There should be a system of code review. Code reviews allow a group of developers to catch each other’s mistakes before they become bugs in the final product, as well as giving developers a chance to learn from each other. Code reviews can be jarring for those who haven’t done them before, and there can be many bruised egos as one’s mistakes are pointed out in front of a group. The thing to remember is that by first establishing a standard for an organization, the review becomes less about the developers competency in programming and more about his/her adherence to the standard. Additionally, even seasoned developers are apt to learn new tricks and techniques by seeing how other developers solve problems. In my experience, performing code reviews makes everyone involved a better programmer whether reviewing or being reviewed.

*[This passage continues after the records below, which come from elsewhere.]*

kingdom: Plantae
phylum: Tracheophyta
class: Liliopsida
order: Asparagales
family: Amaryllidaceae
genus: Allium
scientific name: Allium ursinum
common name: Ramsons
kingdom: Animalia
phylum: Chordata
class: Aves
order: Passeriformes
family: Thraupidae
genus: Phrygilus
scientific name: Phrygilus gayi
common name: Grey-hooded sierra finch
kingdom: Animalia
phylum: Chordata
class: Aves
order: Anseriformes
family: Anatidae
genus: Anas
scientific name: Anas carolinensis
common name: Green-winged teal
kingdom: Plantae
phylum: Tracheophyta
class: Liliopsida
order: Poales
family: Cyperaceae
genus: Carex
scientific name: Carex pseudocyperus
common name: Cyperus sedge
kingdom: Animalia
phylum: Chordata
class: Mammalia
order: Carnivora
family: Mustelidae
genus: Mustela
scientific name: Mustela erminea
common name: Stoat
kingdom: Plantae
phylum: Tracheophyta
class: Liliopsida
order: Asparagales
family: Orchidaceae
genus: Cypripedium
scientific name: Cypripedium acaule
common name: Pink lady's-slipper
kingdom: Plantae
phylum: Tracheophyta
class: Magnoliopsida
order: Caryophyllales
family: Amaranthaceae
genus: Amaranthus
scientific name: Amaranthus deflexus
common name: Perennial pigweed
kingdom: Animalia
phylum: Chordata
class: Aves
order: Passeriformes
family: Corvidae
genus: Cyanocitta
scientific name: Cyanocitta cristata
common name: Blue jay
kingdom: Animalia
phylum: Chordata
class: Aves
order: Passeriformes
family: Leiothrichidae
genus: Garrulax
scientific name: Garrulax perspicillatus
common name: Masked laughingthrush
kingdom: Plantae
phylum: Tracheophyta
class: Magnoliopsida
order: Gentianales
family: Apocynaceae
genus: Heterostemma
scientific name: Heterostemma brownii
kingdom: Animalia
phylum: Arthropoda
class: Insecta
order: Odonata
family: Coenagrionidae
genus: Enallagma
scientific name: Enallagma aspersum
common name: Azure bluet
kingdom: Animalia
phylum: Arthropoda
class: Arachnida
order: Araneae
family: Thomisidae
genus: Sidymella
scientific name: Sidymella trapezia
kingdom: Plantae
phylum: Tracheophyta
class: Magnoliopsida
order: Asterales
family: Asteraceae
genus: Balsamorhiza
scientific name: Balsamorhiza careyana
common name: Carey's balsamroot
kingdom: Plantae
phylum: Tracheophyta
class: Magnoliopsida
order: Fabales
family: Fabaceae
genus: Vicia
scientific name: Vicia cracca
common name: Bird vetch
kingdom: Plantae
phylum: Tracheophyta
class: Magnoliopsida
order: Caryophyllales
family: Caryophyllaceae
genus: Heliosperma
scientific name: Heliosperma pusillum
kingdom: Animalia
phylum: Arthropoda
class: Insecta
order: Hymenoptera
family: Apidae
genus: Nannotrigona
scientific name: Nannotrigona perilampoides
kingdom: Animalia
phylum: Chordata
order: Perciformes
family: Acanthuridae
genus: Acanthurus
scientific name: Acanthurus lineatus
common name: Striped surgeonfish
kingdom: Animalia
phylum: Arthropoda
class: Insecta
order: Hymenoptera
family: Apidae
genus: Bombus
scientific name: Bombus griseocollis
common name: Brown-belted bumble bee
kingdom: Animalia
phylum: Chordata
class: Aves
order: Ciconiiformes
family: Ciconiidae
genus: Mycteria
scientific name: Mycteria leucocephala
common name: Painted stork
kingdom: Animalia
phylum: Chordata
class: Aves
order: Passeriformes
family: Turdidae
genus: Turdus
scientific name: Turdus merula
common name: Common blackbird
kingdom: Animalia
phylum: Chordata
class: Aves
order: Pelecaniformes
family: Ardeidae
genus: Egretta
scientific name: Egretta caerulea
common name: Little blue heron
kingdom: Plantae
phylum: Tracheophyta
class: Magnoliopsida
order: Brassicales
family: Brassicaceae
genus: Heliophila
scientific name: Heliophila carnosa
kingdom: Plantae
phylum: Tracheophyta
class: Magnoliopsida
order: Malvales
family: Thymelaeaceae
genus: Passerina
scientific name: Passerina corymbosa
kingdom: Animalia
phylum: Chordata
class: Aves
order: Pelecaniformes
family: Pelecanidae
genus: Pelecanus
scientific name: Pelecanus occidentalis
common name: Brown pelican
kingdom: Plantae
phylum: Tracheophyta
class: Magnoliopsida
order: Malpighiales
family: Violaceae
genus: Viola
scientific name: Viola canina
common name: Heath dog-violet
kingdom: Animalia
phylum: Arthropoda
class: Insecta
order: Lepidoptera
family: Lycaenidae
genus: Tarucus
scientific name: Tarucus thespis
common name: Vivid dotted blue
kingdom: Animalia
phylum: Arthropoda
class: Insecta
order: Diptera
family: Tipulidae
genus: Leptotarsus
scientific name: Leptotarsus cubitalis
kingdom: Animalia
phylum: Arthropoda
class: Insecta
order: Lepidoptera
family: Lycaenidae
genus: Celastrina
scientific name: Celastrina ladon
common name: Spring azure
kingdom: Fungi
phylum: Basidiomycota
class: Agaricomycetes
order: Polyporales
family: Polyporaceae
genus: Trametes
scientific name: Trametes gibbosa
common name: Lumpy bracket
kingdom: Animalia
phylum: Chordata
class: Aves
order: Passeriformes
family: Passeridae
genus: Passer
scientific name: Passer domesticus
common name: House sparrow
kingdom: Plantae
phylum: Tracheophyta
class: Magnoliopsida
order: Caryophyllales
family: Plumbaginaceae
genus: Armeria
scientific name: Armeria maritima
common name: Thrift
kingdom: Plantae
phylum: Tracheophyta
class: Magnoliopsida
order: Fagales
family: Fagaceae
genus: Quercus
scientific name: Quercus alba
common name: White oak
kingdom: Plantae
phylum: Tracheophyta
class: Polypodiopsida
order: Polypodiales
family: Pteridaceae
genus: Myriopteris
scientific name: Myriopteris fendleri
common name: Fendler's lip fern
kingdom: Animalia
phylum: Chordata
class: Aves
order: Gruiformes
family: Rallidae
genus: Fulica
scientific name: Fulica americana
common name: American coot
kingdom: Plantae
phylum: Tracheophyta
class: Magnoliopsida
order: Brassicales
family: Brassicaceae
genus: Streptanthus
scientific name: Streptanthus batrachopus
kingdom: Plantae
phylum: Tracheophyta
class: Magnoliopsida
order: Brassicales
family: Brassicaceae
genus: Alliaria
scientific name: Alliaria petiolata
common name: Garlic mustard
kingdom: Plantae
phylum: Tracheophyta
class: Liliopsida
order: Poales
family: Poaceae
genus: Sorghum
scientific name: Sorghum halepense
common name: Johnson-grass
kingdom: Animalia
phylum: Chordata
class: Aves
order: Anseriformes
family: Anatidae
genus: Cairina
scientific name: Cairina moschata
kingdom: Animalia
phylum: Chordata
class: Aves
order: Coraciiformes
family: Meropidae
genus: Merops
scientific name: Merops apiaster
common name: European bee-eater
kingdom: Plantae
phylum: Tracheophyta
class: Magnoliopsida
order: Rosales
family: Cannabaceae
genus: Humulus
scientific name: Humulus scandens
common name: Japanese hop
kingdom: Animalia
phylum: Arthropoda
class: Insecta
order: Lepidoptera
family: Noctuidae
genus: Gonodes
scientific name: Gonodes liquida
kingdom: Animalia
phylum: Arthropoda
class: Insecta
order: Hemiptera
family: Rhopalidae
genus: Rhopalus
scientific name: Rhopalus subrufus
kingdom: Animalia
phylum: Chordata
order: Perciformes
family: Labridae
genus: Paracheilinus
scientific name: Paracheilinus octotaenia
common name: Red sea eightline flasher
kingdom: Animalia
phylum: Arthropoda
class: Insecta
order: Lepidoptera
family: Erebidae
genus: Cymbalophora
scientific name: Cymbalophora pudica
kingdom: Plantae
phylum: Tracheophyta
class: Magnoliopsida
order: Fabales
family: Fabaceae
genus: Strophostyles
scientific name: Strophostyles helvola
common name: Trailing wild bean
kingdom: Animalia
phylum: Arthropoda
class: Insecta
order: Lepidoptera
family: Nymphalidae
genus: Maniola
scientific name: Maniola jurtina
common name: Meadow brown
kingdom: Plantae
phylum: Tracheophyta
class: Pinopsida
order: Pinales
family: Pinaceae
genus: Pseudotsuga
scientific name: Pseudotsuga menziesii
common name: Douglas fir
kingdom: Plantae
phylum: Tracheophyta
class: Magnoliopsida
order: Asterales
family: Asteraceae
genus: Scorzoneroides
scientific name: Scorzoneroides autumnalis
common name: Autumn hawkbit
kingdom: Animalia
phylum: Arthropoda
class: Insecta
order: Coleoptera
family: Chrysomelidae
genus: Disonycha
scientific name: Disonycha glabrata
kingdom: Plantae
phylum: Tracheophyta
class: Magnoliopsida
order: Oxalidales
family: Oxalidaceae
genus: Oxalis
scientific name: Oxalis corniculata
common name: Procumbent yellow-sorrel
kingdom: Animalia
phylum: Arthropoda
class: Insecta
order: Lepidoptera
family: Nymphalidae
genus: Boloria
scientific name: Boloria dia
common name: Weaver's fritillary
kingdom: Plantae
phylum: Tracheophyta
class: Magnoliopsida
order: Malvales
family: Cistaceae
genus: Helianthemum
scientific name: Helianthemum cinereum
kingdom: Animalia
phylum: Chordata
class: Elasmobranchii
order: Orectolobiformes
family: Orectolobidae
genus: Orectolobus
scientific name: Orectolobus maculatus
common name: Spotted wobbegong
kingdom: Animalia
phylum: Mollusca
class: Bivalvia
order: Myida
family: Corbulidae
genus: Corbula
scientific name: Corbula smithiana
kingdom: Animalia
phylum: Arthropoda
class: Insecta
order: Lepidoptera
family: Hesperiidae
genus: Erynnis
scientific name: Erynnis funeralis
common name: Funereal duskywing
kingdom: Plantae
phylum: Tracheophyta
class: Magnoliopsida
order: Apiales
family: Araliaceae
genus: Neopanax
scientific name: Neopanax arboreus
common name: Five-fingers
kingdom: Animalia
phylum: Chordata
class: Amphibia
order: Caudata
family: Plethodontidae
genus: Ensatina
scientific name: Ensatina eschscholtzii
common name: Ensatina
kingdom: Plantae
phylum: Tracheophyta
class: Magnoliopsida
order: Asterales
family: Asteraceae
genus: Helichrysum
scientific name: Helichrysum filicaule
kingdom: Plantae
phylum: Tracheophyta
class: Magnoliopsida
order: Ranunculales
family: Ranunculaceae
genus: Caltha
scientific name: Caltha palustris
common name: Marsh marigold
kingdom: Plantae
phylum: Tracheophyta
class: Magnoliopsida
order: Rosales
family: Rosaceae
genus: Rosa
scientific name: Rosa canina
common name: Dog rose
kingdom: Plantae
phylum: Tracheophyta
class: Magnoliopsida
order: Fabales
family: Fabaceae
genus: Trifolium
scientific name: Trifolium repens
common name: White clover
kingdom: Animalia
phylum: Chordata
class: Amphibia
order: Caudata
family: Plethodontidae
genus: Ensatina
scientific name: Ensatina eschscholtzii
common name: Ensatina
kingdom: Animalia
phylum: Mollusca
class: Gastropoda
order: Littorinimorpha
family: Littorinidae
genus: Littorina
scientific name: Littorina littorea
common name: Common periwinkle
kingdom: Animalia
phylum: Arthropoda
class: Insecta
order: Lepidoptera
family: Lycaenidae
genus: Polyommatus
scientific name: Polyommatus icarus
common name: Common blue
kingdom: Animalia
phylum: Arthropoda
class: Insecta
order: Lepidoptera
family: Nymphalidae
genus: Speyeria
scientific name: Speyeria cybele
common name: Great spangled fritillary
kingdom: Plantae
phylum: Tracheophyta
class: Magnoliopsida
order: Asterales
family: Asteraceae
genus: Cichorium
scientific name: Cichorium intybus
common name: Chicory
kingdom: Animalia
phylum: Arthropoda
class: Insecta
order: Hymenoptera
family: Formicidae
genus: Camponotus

Additionally, an organization should employ unit testing. There are many schools of thought on unit testing. Many believe that the code should be derived from the tests; that one writes the tests with the knowledge that the code will fail and then write the code to pass the tests. Often these tests are designed to ensure that there is a specific function to accomplish a given goal, or that a variable with a specific name is defined. This is known as Test Driven Development, or TDD. Many others believe that specific tests may miss the desired behavior of an application and so focus their tests on the desired outcome rather than the presence or absence of specific functions or variables. This is known as Behavior Driven Development, or BDD. Still others, perhaps the majority of developers, believe that tests are a useful tool for checking code once it has already been written. These developers write the code and then write the tests to ensure that there are no unexpected conditions. In general, these philosophies tend to become strongly held convictions for developers and more than a few fist fights have come out of arguments on which method is best. Be sure to work with your engineering team to see what works best for each individual.
These are just a few ideas that can be quickly implemented within an organization to help ensure the quality of a product, as well as to improve the competency of an engineering team. Hope that helps!